In compounds, terbium occurs in the oxidation states +2, +3, +4.
- Terbium (III) sulfate Tb 2 (SO 4 ) 3 · 8 H 2 O: colorless crystals which fluoresce yellow-green when excited with short-wave UV radiation .
- Harry H. Binder: Lexicon of the chemical elements. S. Hirzel Verlag, Stuttgart 1999, ISBN 3-7776-0736-3 .
- The values for the properties (info box) are taken from www.webelements.com (Terbium) , unless otherwise stated .
- CIAAW, Standard Atomic Weights Revised 2013 .
- Entry on terbium in Kramida, A., Ralchenko, Yu., Reader, J. and NIST ASD Team (2019): NIST Atomic Spectra Database (ver. 5.7.1) . Ed .: NIST , Gaithersburg, MD. doi : 10.18434 / T4W30F ( https://physics.nist.gov/asd ). Retrieved June 13, 2020.
- Entry on terbium at WebElements, https://www.webelements.com , accessed on June 13, 2020.
- NN Greenwood, A. Earnshaw: Chemistry of the elements. 1st edition. VCH, Weinheim 1988, ISBN 3-527-26169-9 , p. 1579.
- Robert C. Weast (Ed.): CRC Handbook of Chemistry and Physics . CRC (Chemical Rubber Publishing Company), Boca Raton 1990, ISBN 0-8493-0470-9 , pp. E-129 to E-145. Values there are based on g / mol and given in cgs units. The value specified here is the SI value calculated from it, without a unit of measure.
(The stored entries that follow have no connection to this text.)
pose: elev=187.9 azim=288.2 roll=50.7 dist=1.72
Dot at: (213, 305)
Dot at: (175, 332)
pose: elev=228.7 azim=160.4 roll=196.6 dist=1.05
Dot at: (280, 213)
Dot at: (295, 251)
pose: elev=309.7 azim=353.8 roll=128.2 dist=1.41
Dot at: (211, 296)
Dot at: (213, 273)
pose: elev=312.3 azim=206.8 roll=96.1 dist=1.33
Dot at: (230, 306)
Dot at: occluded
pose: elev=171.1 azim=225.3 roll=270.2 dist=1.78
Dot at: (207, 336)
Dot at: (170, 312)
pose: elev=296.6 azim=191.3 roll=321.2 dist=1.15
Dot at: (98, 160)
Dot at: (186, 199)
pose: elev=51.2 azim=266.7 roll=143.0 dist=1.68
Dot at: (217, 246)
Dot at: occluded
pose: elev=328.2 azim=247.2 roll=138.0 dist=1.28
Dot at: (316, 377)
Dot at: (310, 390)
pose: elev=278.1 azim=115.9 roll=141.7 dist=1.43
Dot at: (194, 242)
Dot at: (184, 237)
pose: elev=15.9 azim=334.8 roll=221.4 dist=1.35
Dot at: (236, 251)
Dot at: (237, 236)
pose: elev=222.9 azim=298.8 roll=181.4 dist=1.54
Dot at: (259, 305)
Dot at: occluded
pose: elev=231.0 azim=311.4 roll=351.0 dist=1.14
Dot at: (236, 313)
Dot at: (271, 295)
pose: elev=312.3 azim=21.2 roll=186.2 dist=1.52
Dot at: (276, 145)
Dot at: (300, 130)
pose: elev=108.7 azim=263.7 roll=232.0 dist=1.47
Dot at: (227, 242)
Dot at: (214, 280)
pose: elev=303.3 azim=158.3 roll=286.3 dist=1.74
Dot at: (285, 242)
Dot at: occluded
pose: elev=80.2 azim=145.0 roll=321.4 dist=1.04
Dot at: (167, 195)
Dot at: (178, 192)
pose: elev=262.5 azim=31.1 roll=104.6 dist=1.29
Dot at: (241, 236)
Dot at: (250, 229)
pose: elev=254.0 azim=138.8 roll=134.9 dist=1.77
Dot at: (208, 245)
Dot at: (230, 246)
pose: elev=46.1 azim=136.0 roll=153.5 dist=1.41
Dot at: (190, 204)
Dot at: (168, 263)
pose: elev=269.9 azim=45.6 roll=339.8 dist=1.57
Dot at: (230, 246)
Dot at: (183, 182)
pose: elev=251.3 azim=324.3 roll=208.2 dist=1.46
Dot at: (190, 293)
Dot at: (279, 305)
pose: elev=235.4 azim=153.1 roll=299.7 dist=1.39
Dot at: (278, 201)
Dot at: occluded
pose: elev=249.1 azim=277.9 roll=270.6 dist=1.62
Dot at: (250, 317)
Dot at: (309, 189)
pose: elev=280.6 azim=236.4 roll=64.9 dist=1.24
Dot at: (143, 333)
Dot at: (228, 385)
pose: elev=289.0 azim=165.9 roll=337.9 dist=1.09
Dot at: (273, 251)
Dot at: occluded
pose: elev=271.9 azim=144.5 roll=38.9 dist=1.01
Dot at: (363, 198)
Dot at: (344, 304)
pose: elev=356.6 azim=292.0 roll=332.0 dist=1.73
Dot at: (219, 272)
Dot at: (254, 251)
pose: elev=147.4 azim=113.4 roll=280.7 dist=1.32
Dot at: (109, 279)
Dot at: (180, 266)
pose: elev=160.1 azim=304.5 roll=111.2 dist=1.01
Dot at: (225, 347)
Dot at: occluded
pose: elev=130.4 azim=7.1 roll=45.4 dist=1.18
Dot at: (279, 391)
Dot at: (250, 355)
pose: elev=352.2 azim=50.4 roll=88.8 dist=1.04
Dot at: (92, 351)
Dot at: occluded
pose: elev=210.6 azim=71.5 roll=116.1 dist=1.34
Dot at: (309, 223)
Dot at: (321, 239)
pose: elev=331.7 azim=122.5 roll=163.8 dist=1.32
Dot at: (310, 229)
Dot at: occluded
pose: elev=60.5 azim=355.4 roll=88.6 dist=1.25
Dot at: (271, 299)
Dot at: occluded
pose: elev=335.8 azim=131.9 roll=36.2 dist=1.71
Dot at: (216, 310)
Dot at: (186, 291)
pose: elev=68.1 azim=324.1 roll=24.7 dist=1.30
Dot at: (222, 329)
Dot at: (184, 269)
- Yiming Zhang, Julian RG Evans, Shoufeng Yang: Corrected Values for Boiling Points and Enthalpies of Vaporization of Elements in Handbooks. In: Journal of Chemical & Engineering Data . 56, 2011, pp. 328-337, doi: 10.1021 / je1011086 .
- Terbium data sheet at Sigma-Aldrich , accessed on April 26, 2017 ( PDF ).
- Rompp's chemical dictionary, May 1974, Volume 3, p. 847.